- Born: 1908
- Died: 1993 (aged 84–85)
- Education: University of Basel
- Known for: Contributions towards understanding Waardenburg syndrome
- Scientific career
- Fields: Genetics, ophthalmology
- Institutions: University of Geneva
- Academic advisors: Adolphe Franceschetti

= David Klein (ophthalmologist) =

Swiss geneticist and ophthalmologist (1908–1993)

David Klein (1908 - 1993) was a Swiss human geneticist and ophthalmologist.

Klein graduating from the University of Basel in 1934. After graduating, he worked at the Rheinau Psychiatric Clinic, Zurich. He moved to Geneva as scientific assistant to professor Adolphe Franceschetti at the ophthalmological clinic. In 1970 he was appointed full professor. He retired in 1978 with the status of professor emeritus. After retirement, he was active as consultant in human genetics at the ophthalmological clinic, Geneva, and the school of amblyopic and blind children in Baar, Switzerland.
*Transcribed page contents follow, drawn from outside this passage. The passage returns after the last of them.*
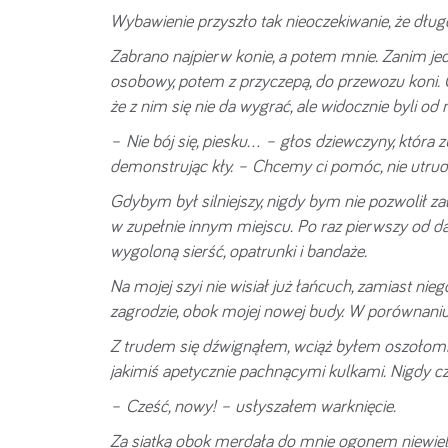
Wybawienie przyszło tak nieoczekiwanie, że dłu
Zabrano najpierw konie, a potem mnie. Zanim je
osobowy, potem z przyczepą, do przewozu koni.
że z nim się nie da wygrać, ale widocznie byli od ni
– Nie bój się, piesku… – głos dziewczyny, która 
demonstrując kły. – Chcemy ci pomóc, nie utrud
Gdybym był silniejszy, nigdy bym nie pozwolił z
w zupełnie innym miejscu. Po raz pierwszy od d
wygoloną sierść, opatrunki i bandaże.
Na mojej szyi nie wisiał już łańcuch, zamiast ni
zagrodzie, obok mojej nowej budy. W porównaniu
Z trudem się dźwignąłem, wciąż byłem oszołomio
jakimiś apetycznie pachnącymi kulkami. Nigdy cz
– Cześć, nowy! – usłyszałem warknięcie.
Za siatką obok merdała do mnie ogonem niewielk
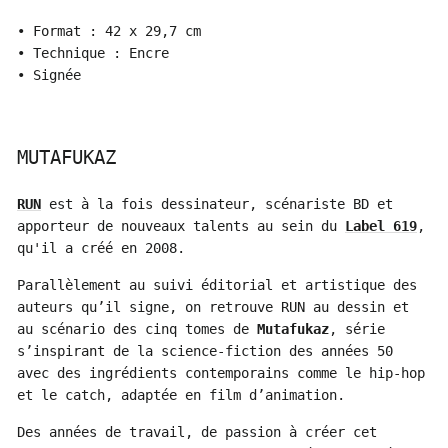
• Format : 42 x 29,7 cm
• Technique : Encre
• Signée
MUTAFUKAZ
RUN
est à la fois dessinateur, scénariste BD et
apporteur de nouveaux talents au sein du
Label 619
,
qu'il a créé en 2008.
Parallèlement au suivi éditorial et artistique des
auteurs qu’il signe, on retrouve RUN au dessin et
au scénario des cinq tomes de
Mutafukaz
, série
s’inspirant de la science-fiction des années 50
avec des ingrédients contemporains comme le hip-hop
et le catch, adaptée en film d’animation.
Des années de travail, de passion à créer cet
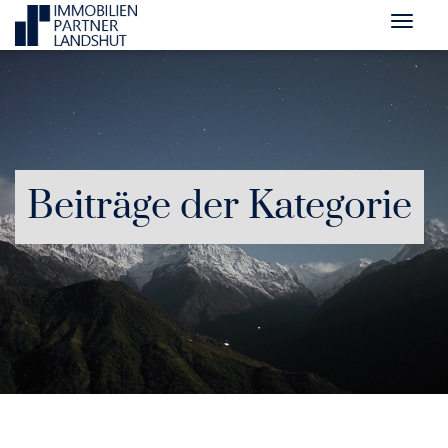
Beiträge der Kategorie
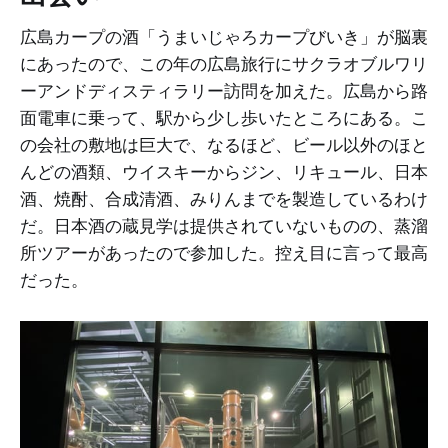
広島カープの酒「うまいじゃろカープびいき」が脳裏
にあったので、この年の広島旅行にサクラオブルワリ
ーアンドディスティラリー訪問を加えた。広島から路
面電車に乗って、駅から少し歩いたところにある。こ
の会社の敷地は巨大で、なるほど、ビール以外のほと
んどの酒類、ウイスキーからジン、リキュール、日本
酒、焼酎、合成清酒、みりんまでを製造しているわけ
だ。日本酒の蔵見学は提供されていないものの、蒸溜
所ツアーがあったので参加した。控え目に言って最高
だった。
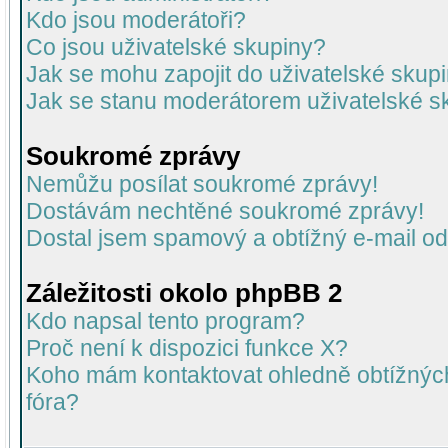
Kdo jsou moderátoři?
Co jsou uživatelské skupiny?
Jak se mohu zapojit do uživatelské skup
Jak se stanu moderátorem uživatelské s
Soukromé zprávy
Nemůžu posílat soukromé zprávy!
Dostávám nechtěné soukromé zprávy!
Dostal jsem spamový a obtížný e-mail od
Záležitosti okolo phpBB 2
Kdo napsal tento program?
Proč není k dispozici funkce X?
Koho mám kontaktovat ohledně obtížných 
fóra?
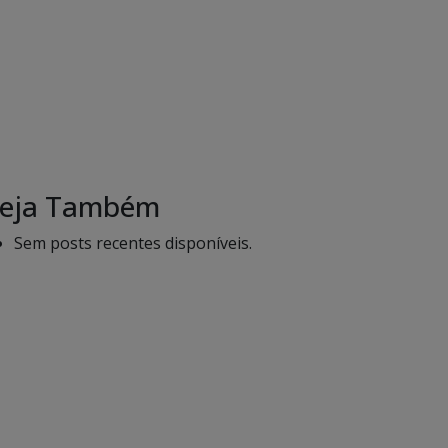
eja Também
Sem posts recentes disponíveis.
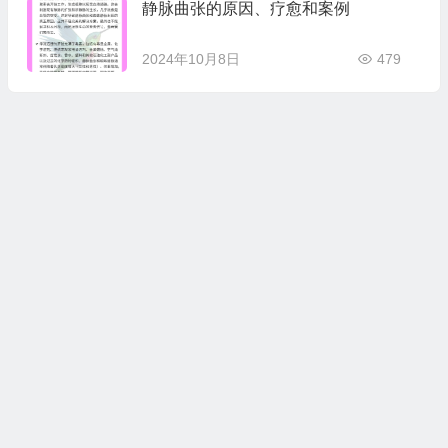
静脉曲张的原因、疗愈和案例
2024年10月8日
479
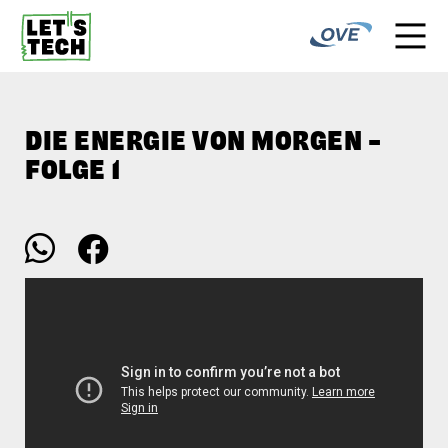
DIE ENERGIE VON MORGEN –
FOLGE 1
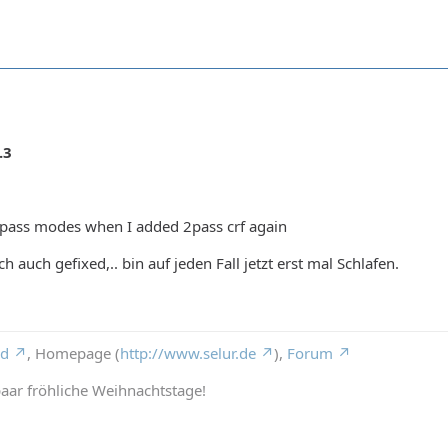
.3
pass modes when I added 2pass crf again
lich auch gefixed,.. bin auf jeden Fall jetzt erst mal Schlafen.
rd
, Homepage (
http://www.selur.de
),
Forum
aar fröhliche Weihnachtstage!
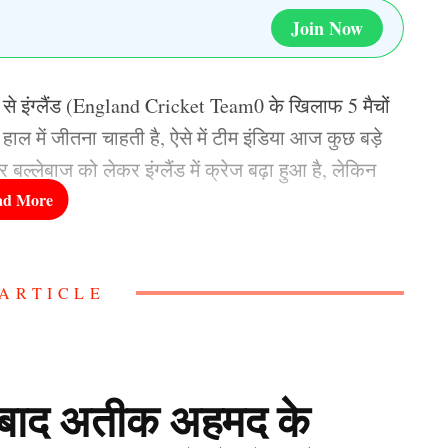
Join Now
 इंग्लैंड (England Cricket Team0 के खिलाफ 5 मैचों
ल में जीतना चाहती है, ऐसे में टीम इंडिया आज कुछ बड़े
लेबाज को लेकर इंग्लैंड में क्रेज बढ़ा हुआ है, लेकिन
ी शिकस्त के बाद ये चर्चा तेज हो गई है कि आखिर वैभव
ARTICLE
 दिया जा रहा है, इस पर टीम इंडिया के कप्तान श्रेयस अय्यर
नते ही भड़के Shreyas Iyer
 बाद अतीक अहमद के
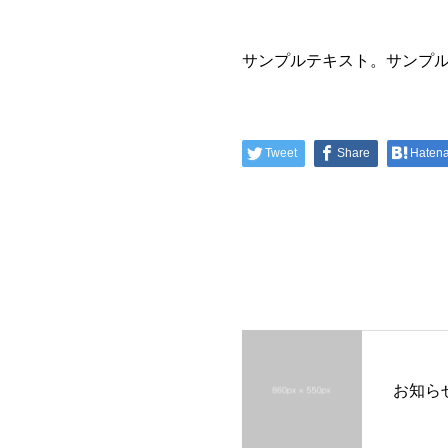
サンプルテキスト。サンプ
Tweet
Share
Haten
お知ら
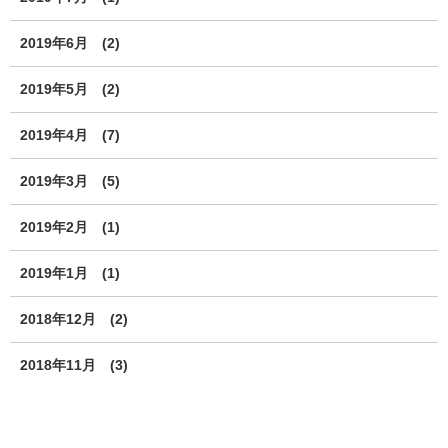
2019年6月
(2)
2019年5月
(2)
2019年4月
(7)
2019年3月
(5)
2019年2月
(1)
2019年1月
(1)
2018年12月
(2)
2018年11月
(3)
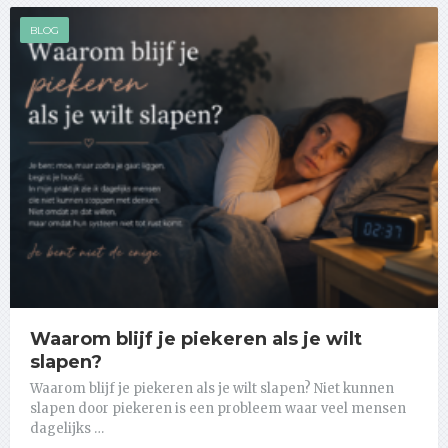
BLOG
Waarom blijf je piekeren als je wilt
slapen?
Waarom blijf je piekeren als je wilt slapen? Niet kunnen
slapen door piekeren is een probleem waar veel mensen
dagelijks …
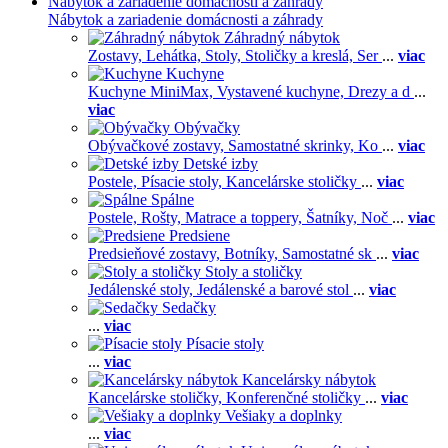
Nábytok a zariadenie domácnosti a záhrady
Nábytok a zariadenie domácnosti a záhrady
Záhradný nábytok
Zostavy,
Lehátka,
Stoly,
Stoličky a kreslá,
Ser
...
viac
Kuchyne
Kuchyne MiniMax,
Vystavené kuchyne,
Drezy a d
...
viac
Obývačky
Obývačkové zostavy,
Samostatné skrinky,
Ko
...
viac
Detské izby
Postele,
Písacie stoly,
Kancelárske stoličky
...
viac
Spálne
Postele,
Rošty,
Matrace a toppery,
Šatníky,
Noč
...
viac
Predsiene
Predsieňové zostavy,
Botníky,
Samostatné sk
...
viac
Stoly a stoličky
Jedálenské stoly,
Jedálenské a barové stol
...
viac
Sedačky
...
viac
Písacie stoly
...
viac
Kancelársky nábytok
Kancelárske stoličky,
Konferenčné stoličky
...
viac
Vešiaky a doplnky
...
viac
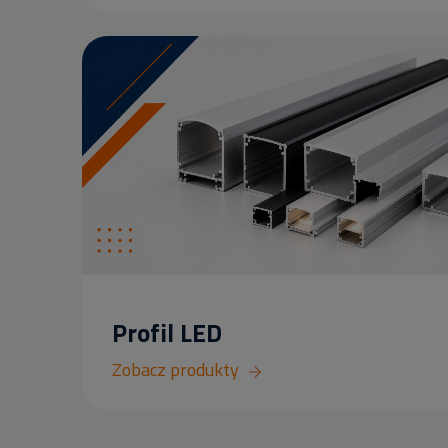
Profil LED
Zobacz produkty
Klein made important contributions towards the understanding of Waardenburg syndrome, or more fully, the "van der Hoeve-Halbertsma-Waardenburg-Klein syndrome". In August 1947 Klein presented a deaf mute child, who was 10 years of age, and had partial albinism of the hair and body, blue hypoplastic irides, blepharophimosis and malformation of arms, to the Swiss Society of Genetics, and gave a full report of his findings in 1950.